Scientists at UAHuntsville helped design (and will lead the ground team keeping track of) NASA's new GLAST Burst Monitor, an instrument scheduled to be rocketed into orbit next month to help astrophysicists learn more about the star crushing (or merging?) explosions that create gamma ray bursts.

"The UAH contingent is responsible for most of the software, as well as much of the calibration testing and system integration," said Dr. Bill Paciesas, a UAHuntsville physics research professor and the GRM ground system manager. "We will support the GBM Instrument Operations Center here in Cramer Hall, where we will do all the planning for operating the instrument. We will do the first stage data analysis, determining some of the parameters and putting the data in a form that can be studied by other scientists."

UAHuntsville teamed with NASA's Marshall Space Flight Center and the Max Planck Institute for Extraterrestrial Physics in Germany in proposing and developing the burst monitor, which is a secondary instrument on board NASA's Gamma-ray Large Area Space Telescope (GLAST).

Gamma ray bursts are flashes of the most powerful energy in the electromagnetic spectrum -- stronger than X-rays and at least 1,000 times as powerful as visible light.

Paciesas and the UAH team are veterans of the group that developed and operated the Burst and Transient Source Experiment (BATSE) that flew aboard the Compton Gamma Ray Observatory. When CGRO was launched little was known about gamma ray bursts, except that they were apparently caused by the most powerful explosions in the universe.

One of the unanswered questions for BATSE was whether the sources of these blasts of energy were "local" or out of the fringes of the universe. Surely, some suggested, waves of energy could not travel billions of light years and still be that ... energetic.

Well, yeah, they can.

"BATSE proved that (gamma ray burst sources) are some of the most distant objects we can see in the universe," Paciesas said. When other telescopes look at the sky where the bursts come from they see evidence of rapidly-dimming explosions or stars often billions of light years from Earth, meaning the events the orbiting detectors record happened billions of years ago when the universe was much younger.

While the BATSE data solved some mysteries, it found others.

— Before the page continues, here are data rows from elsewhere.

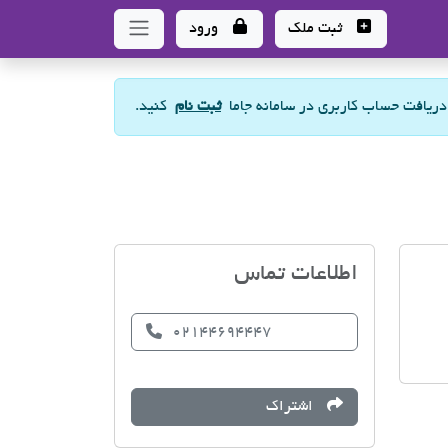
ثبت ملک
ورود
 دریافت حساب کاربری در سامانه جاما
ثبت نام
کنید.
پدیده غرب
اطلاعات تماس
02144694447
اشتراک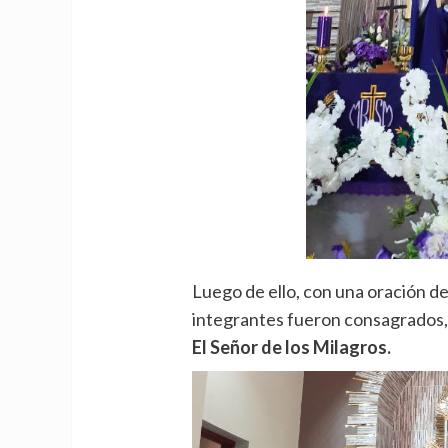
Luego de ello, con una oración de
integrantes fueron consagrados, 
El Señor de los Milagros.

One of the most puzzling is the apparent two-faced nature of bursts. Some are short, more often about one second in duration, and less powerful, while others seem to cluster around the ten second length and are much more powerful.

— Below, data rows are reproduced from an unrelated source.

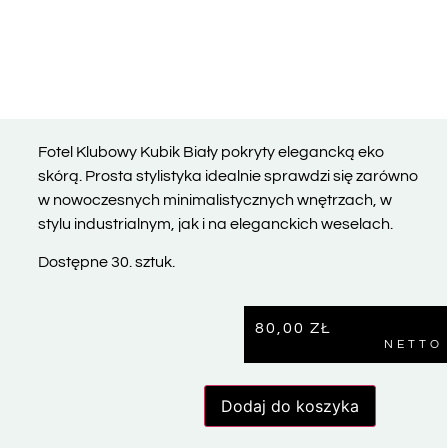
Fotel Klubowy Kubik Biały pokryty elegancką eko
skórą. Prosta stylistyka idealnie sprawdzi się zarówno
w nowoczesnych minimalistycznych wnętrzach, w
stylu industrialnym, jak i na eleganckich weselach.
Dostępne 30. sztuk.
80,00
ZŁ
NETTO
Dodaj do koszyka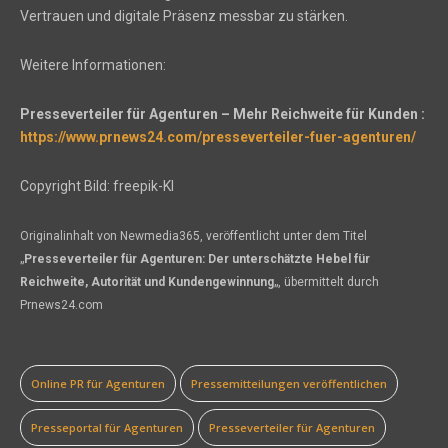
Vertrauen und digitale Präsenz messbar zu stärken.
Weitere Informationen:
Presseverteiler für Agenturen – Mehr Reichweite für Kunden :
https://www.prnews24.com/presseverteiler-fuer-agenturen/
Copyright Bild: freepik-KI
Originalinhalt von Newmedia365, veröffentlicht unter dem Titel
„
Presseverteiler für Agenturen: Der unterschätzte Hebel für
Reichweite, Autorität und Kundengewinnung
„, übermittelt durch
Prnews24.com
Online PR für Agenturen
Pressemitteilungen veröffentlichen
Presseportal für Agenturen
Presseverteiler für Agenturen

"It has long been speculated that there is some fundamental difference between these two types burst," said Paciesas, who is also associate director of UAHuntsville's Center for Space Plasma and Aeronomic Research (CSPAR).

The study of gamma ray bursts is rife with superlatives: The most powerful. The highest energy. New theories about the longer and stronger bursts push the hyperbole to new heights. Not content with mere supernovae exploding stars, astrophysicists theorize, says Paciesas, that the longer, more powerful bursts might come from "hypernovae, the collapse of super massive stars."

At the same time, the shorter and less powerful bursts might come from something as relatively mundane and routine as the collision -- or merger -- of two neutron stars or a neutron star and a black hole.

One of the problems with these theories is that gamma rays, because they have such small wavelengths, are easily blocked. Earth's atmosphere stops most incoming gamma rays from reaching the ground, which is why gamma ray detectors have to be above the atmosphere. If gamma rays are so easily blocked, how do bursts of them escape from events as inherently messy as star collisions?

While the X-ray, ultraviolet and optical after glows of these events can often be tracked for weeks as they fade away, "there are many things we don't understand about the mechanism that produces these early gamma rays," Paciesas said.

A new theory says the gamma rays escape from a column of energy at a collapsing megastar's axes, similar to the energy jets seen on quasars. If that model turns out to be accurate, it would mean there are many, many more gamma ray bursts in the universe than we are counting, said Paciesas, "because we only detect the jets that are pointing in our direction."

The other members of UAH's GBM team are Dr. Robert Preece, an assistant research professor in physics, Dr. Valerie Connaughton, a CSPAR research scientist, Dr. Michael Briggs, a research scientist in physics, and Dr. Narayana Bhat, a CSPAR senior research associate.

GLAST is scheduled for launch no earlier than June 3 atop a Delta II Heavy launch vehicle built in Decatur, Ala.